“I need not put it into words—but it lies with you to qualify him for the post. Rodd? Well, well, times are changed, Betty! But we live and learn.”
“You have a good deal to learn,” she cried, bristling with anger, “about women!”
He got away then, retiring in good order and pleased that he had not had the worst of it; hoping, too, that he had closed the little spitfire’s mouth. But there he found himself mistaken. The young lady was of a high courage, and perhaps had been a little spoiled. Where she once felt contempt she made no bones about showing it, and whenever they met, her frankness, sharpened by a woman’s intuition, kept him on tenter-hooks.

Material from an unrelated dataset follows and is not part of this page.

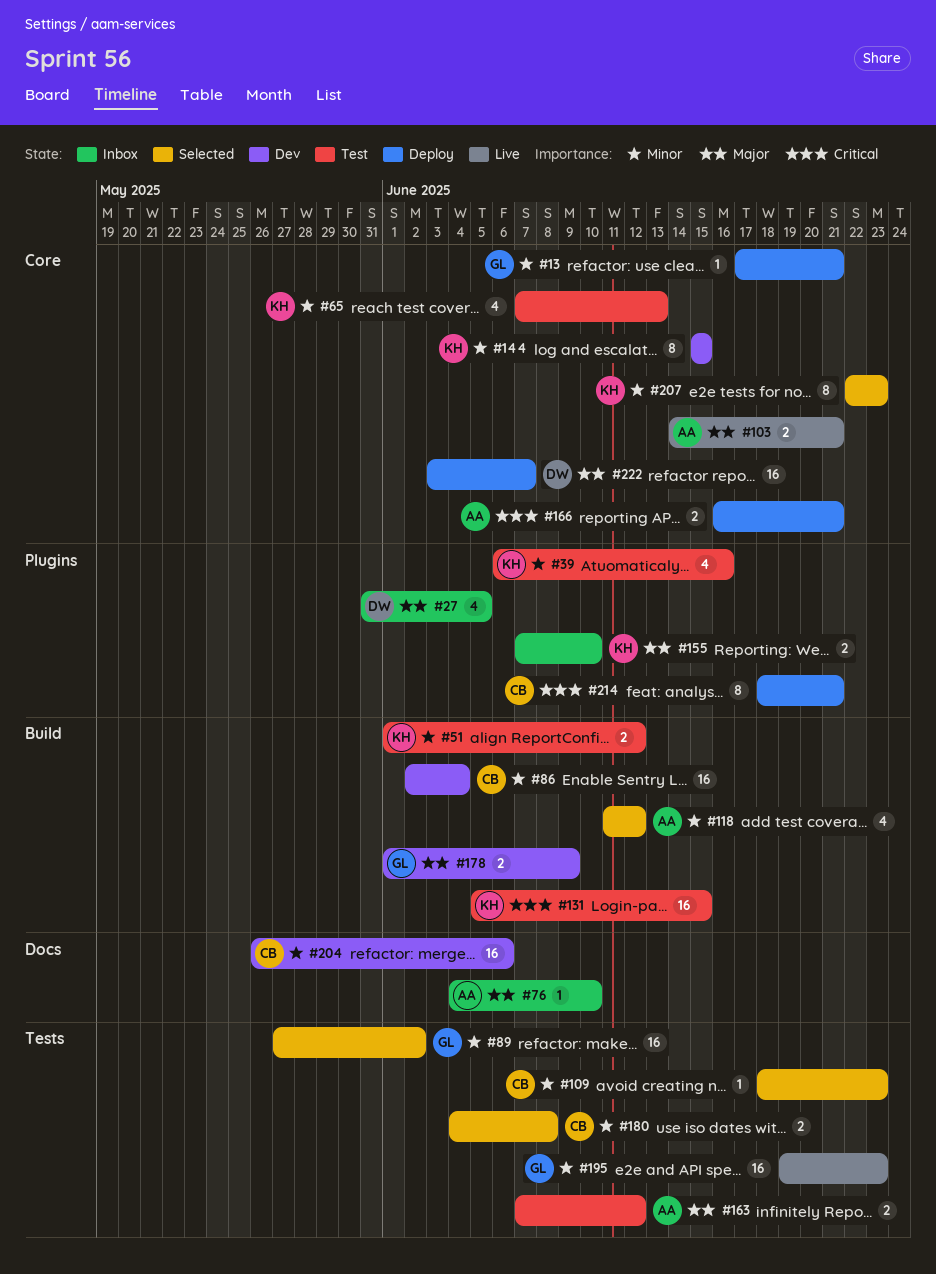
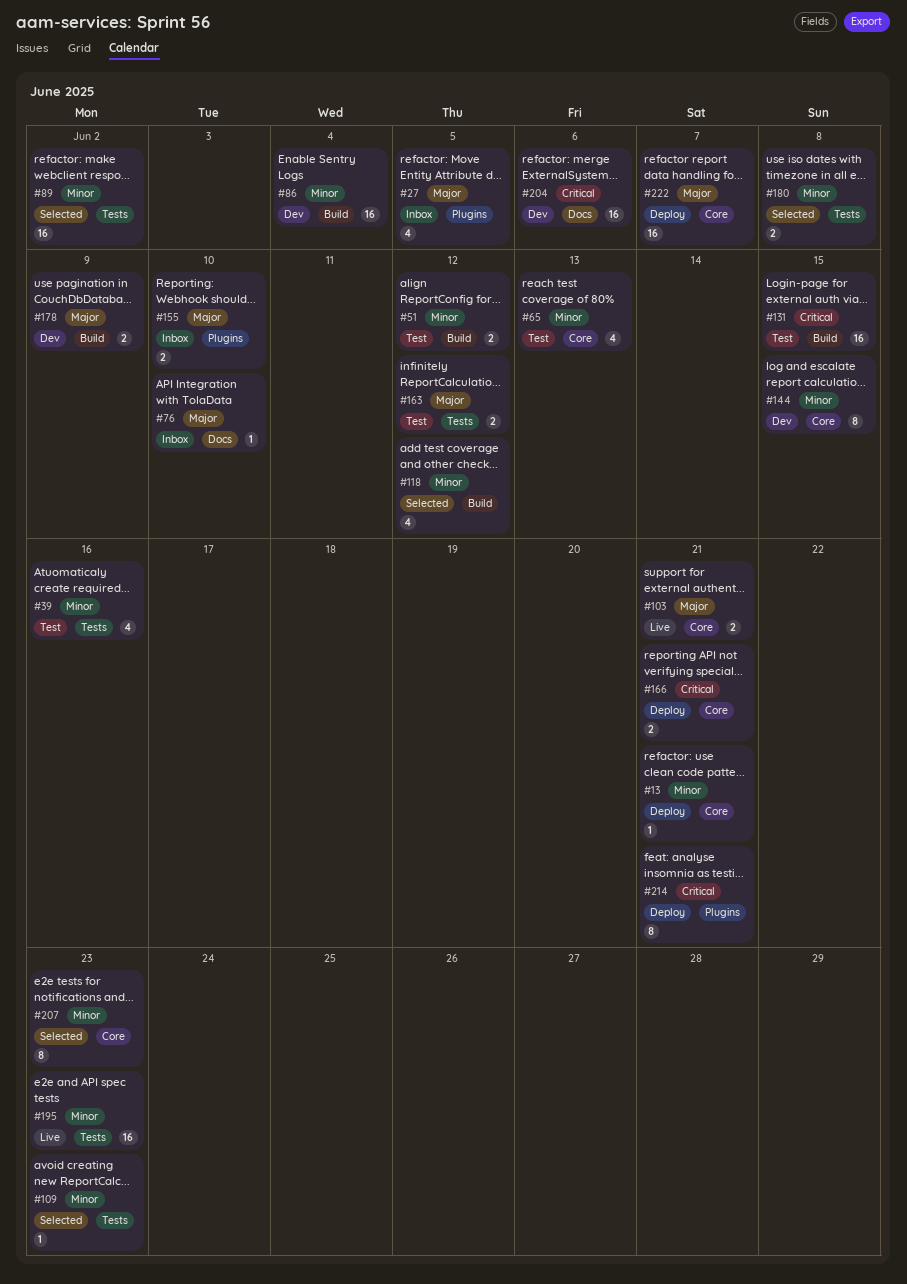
#39, label: Plugins -> Tests
#204, priority: Minor -> Critical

“You seem to think very ill of me,” he said once. “And yet you trouble yourself a good deal about me.”
“You make a mistake!” she replied. “I am not troubling myself about you. I’m thinking of my father.”
“Ah! Now you are out of my reach. That’s beyond me.”
“I wish he were!”
“He knows his own business.”
“I hope he does!” she riposted. And though it was the memory of Rodd’s warning that supplied the dart, the animosity that sped it had another source. The truth was that her brother had at last taken her into his confidence.
It was not without great unhappiness that he had seen all the hopes which he had built upon the Squire’s gratitude come to nothing. He had hoped, and for a time had been even confident; but nothing had happened, no message, no summons had reached him. The events of that night might have been a dream, as far as he was concerned. Yet he could not see his way to blow his own trumpet, or proclaim what he had done. He stood no better than before, and indeed his position was worse.